■ Questions to answer:
• a. Write out everything in the art debate from "I love Noguchi's" down to "clearly, poor work.".
• b. Give a two-sentence summary of the art debate.
━━━━━ Selected extract ━━━━━
Live with the fact that you CANT embrace what an international master is about.
Hack
I am not defending a base.
I am not defending half a of a sculpture, which is what this probably is.
I am simply saying that a hack will always come at you with this kind of "My kid could do that" type of argument. Its BORING.
Pollock got that one too. He did all right as I recall. They pay art restorers hundreds of dollars an hour to glue the "poorly crafted" enamel paint drips back onto the canvas.
Its the IDEA Tiny.
Hacks like you like to brush off everything with the old "its becaise hes famous" argument. But you never actually embrace that art is about ideas, and not just perfect "paint-jobs"
There are certainly more perfect objects than there are artists in this world.
Well said and agreed
Perhaps a couple of pointers might help TA out.
"Architecture starts when you carefully put two bricks together. There it begins." Mies van der Rohe.
If someone had posted this sans price and asked for a little analysis I promise you Mycenae would have been one of the first visual/historical associations I would have made, has it occured to you AS that the pedestal might be symbolic?
Or that just possibly you might not know a great deal about art or culture?
http://en.wikipedia.org/wiki/Material_culture
I'm Glad
I am glad it had a label on it, so that you knew who made it - and that someone told you who did it. Because your viewpoint on this piece kind of depends on that sort of thing.
The Mona Lisa was always a masterpiece regardless of who did it, and a Rembrandt can be spotted by it's nature.
This piece carries none of the qualities that gives it any hallmarks of a great piece, and as someone else put it - it is lucky the person did know who made it.
I love Noguchi's work, but I am not an artist whore who had to get everything a guy did and put it on (ironically) a pedestal and defend clearly, poor work.
━━━━━ Records provided ━━━━━
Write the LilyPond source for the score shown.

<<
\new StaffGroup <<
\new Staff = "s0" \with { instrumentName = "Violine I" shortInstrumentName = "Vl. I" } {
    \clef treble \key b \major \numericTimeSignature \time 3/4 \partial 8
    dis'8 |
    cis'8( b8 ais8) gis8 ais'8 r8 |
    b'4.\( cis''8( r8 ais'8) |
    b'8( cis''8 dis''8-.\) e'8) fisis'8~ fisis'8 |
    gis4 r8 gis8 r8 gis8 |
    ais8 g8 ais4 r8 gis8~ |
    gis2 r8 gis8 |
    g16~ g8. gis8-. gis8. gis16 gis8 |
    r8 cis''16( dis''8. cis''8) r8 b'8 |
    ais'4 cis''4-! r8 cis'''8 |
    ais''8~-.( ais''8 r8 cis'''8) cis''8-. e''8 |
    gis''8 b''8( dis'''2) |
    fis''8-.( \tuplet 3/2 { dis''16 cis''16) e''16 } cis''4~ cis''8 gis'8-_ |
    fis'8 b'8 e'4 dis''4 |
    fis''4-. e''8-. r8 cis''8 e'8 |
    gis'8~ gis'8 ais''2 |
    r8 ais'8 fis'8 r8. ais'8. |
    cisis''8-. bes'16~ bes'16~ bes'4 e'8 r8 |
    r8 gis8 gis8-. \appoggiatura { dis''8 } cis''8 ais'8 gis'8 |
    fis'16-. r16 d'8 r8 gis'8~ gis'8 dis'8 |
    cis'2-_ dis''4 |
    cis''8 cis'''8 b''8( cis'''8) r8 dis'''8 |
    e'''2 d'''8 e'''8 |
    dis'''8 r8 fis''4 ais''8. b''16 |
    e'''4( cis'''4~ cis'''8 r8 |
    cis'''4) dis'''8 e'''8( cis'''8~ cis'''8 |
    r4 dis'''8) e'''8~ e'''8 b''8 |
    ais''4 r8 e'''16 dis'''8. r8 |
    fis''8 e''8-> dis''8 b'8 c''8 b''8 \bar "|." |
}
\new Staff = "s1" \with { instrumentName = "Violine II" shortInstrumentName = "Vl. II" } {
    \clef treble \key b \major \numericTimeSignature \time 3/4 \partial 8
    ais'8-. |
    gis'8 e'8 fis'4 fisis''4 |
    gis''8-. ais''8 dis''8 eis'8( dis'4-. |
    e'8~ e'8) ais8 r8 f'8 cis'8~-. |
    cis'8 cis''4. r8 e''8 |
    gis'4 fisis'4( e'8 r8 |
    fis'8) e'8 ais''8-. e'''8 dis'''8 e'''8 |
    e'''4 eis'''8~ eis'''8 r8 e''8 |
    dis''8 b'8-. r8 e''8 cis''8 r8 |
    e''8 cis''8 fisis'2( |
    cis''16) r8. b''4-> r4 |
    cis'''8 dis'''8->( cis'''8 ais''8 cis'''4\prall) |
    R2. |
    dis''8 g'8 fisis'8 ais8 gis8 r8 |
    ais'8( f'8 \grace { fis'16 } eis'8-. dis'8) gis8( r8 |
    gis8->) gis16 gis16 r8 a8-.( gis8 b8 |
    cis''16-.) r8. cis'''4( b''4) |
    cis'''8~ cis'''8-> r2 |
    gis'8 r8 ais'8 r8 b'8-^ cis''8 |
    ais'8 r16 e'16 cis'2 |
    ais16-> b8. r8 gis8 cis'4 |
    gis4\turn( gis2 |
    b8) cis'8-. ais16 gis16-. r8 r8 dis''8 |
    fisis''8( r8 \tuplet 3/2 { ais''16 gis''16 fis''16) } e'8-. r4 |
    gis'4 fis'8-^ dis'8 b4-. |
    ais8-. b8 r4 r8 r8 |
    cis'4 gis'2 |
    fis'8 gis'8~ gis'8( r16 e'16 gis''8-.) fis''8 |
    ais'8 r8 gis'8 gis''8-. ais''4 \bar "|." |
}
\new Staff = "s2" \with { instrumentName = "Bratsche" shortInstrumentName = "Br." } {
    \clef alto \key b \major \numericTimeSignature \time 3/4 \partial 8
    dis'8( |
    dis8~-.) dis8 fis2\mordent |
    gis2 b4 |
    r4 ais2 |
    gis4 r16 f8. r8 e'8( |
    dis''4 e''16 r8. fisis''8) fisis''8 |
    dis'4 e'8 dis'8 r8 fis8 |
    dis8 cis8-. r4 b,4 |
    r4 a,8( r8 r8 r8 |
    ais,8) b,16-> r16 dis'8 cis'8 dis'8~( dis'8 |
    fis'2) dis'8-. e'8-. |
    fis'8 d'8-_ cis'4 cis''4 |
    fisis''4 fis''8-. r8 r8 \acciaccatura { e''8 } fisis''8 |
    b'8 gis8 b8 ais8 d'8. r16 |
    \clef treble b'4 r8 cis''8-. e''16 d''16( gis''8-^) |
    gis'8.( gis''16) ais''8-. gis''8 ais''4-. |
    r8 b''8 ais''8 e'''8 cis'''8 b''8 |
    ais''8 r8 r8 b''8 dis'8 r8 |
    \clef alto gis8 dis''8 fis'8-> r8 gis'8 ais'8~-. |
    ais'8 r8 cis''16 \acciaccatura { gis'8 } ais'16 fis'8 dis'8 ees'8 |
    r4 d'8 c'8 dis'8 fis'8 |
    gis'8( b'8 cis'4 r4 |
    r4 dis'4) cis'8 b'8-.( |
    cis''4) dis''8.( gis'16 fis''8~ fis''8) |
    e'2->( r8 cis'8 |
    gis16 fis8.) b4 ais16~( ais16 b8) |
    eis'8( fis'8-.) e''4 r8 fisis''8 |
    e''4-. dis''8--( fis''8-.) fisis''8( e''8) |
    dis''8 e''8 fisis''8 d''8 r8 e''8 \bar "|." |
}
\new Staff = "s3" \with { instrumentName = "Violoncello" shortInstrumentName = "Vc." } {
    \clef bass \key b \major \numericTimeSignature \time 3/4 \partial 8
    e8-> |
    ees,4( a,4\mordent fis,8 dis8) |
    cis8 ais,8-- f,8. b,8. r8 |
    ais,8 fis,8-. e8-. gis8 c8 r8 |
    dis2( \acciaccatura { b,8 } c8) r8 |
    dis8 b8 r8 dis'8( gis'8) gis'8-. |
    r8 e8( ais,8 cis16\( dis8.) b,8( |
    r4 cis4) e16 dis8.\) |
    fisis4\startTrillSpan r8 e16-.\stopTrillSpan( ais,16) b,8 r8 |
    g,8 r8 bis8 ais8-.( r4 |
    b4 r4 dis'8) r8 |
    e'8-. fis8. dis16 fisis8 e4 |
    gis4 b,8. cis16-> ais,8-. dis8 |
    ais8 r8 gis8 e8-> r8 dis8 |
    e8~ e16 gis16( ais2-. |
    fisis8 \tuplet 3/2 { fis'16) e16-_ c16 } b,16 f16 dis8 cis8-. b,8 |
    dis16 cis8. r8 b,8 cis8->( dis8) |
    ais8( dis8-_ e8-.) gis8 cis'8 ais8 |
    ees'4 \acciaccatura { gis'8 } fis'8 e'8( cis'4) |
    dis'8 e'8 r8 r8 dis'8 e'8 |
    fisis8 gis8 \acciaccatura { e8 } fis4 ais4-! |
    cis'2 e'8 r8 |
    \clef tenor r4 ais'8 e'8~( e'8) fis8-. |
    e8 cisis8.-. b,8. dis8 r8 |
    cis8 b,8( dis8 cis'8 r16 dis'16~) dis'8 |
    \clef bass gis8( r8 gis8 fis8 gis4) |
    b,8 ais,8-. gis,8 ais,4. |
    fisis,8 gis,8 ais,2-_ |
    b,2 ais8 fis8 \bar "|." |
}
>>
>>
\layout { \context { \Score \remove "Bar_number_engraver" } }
━━━━━
■ Responses per task:
• a.
I love Noguchi's work, but I am not an artist whore who had to get everything a guy did and put it on (ironically) a pedestal and defend clearly, poor work.

• b. One poster calls the other a hack for making the "My kid could do that" argument, points to Pollock, and says art is about ideas rather than perfect paint jobs. Another poster answers that the piece has none of the hallmarks of a great work, and that loving Noguchi's work doesn't mean defending clearly poor work.